While people under 25 tend to picture themselves as older, people over 40 tend to envision themselves as younger. The discrepancy is, on average, about 20% younger than your actual age. The age may have a particular significance - the death of a loved one, a fork in the road, an accomplishment, or it may be more nebulous.

This idea of the subjectivity of age, possibly even time, has been on my mind lately. A couple of months ago, while Cory and I were cleaning up after dinner, I asked him if he still thinks of our peers as ‘boys and girls’ or ‘men and women’. We both agreed on the former, although the later is obviously the right answer. And again, earlier this week, I broached the subject with my brother, who is 42. Did you think our 40’s would feel like this? He answered in the negative.
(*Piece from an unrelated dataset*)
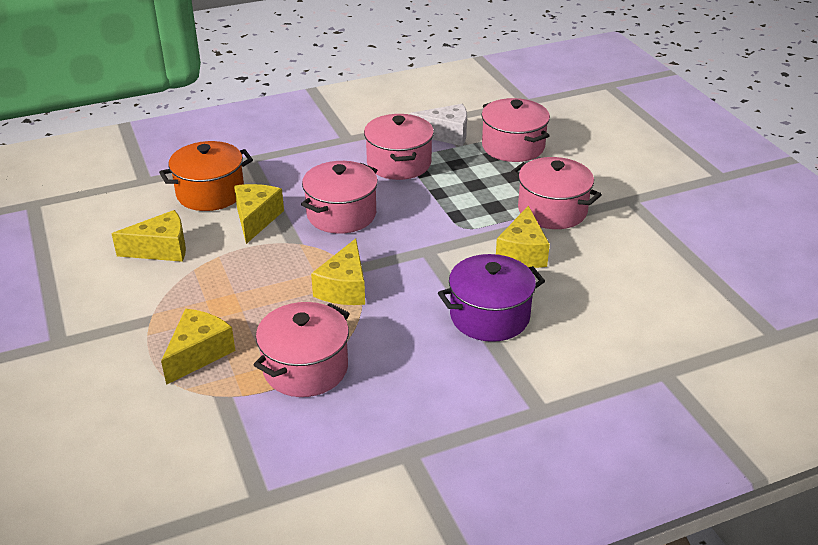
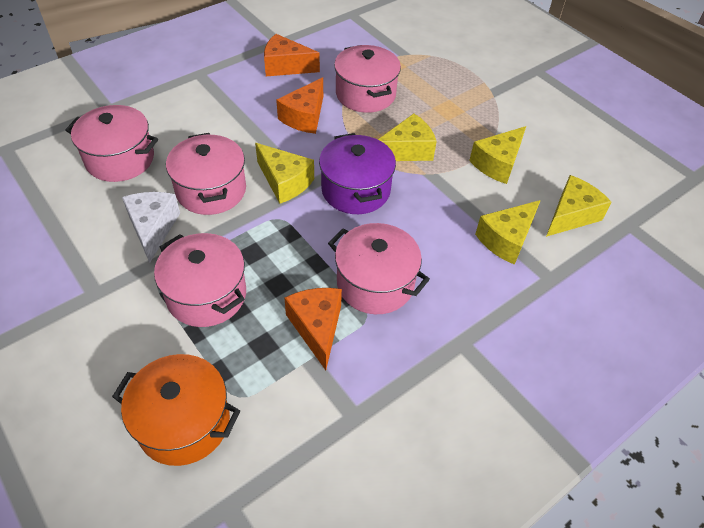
orange cheese: none = 0 -> [264,34,320,76] [276,77,323,134] [284,288,342,370] = 3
I don’t know that I feel significantly older or younger than my 44 years (chaos body aside), but I often find myself surprised that this is what being in my 40s feels like. Maybe I thought that, at some magical juncture in time, I would suddenly have my shit together. Sure, some of my rough edges are smoother, and I’ve gained some insight, but I’m still essentially the same person that I was 25 years ago. Or I've been many different people, but we've all been the same at our core.

I think, for myself at least, the skewed perception has nothing do with what age I view myself as, and more to do with how I viewed adulthood when I was younger. So many of the markers of maturity I was looking to were subjective and even generational. Not to mention that the parts of adulthood that we understand when we are younger are the parts that the adults in our lives allow us to see. My parents were very guarded, and my siblings and I never saw the messy - the humanity - or if we did we were made to understand it as weakness. I hope I’ve done a better job being transparent with my children, that they don’t misinterpret vulnerability and imperfection as weakness. Perhaps it doesn’t really matter what age you are, or what age you identify as, as long as you remain present and open, comfortable with your own inadequacies.

At one point the article quotes Milan Kundera:

There is a certain part of all of us that lives outside of time.

Yes! Yes. And I haven’t read Immortality yet, but I now plan on doing so.

For my part, for today, I will tell Claire this:

Time is a paradox.
It marches forward, unrelenting.
It undulates.
It goes in stops and starts.
It folds in on itself.
Single moments become crystalline while whole years may slip by unremarkably.

And I’ll tell her not to take it for granted, but she will, because none of this will make sense to her until she is older.

Tonight we are taking her out to Haidilao, one of her favorite spots. Kitschy, fun, perfect for a birthday celebration. Maybe it will become one of those crystalline moments. Maybe she’ll barely remember it ten years from now. But I will remember this, all of it, and I will not take it for granted. She will be gone and living her own life so soon.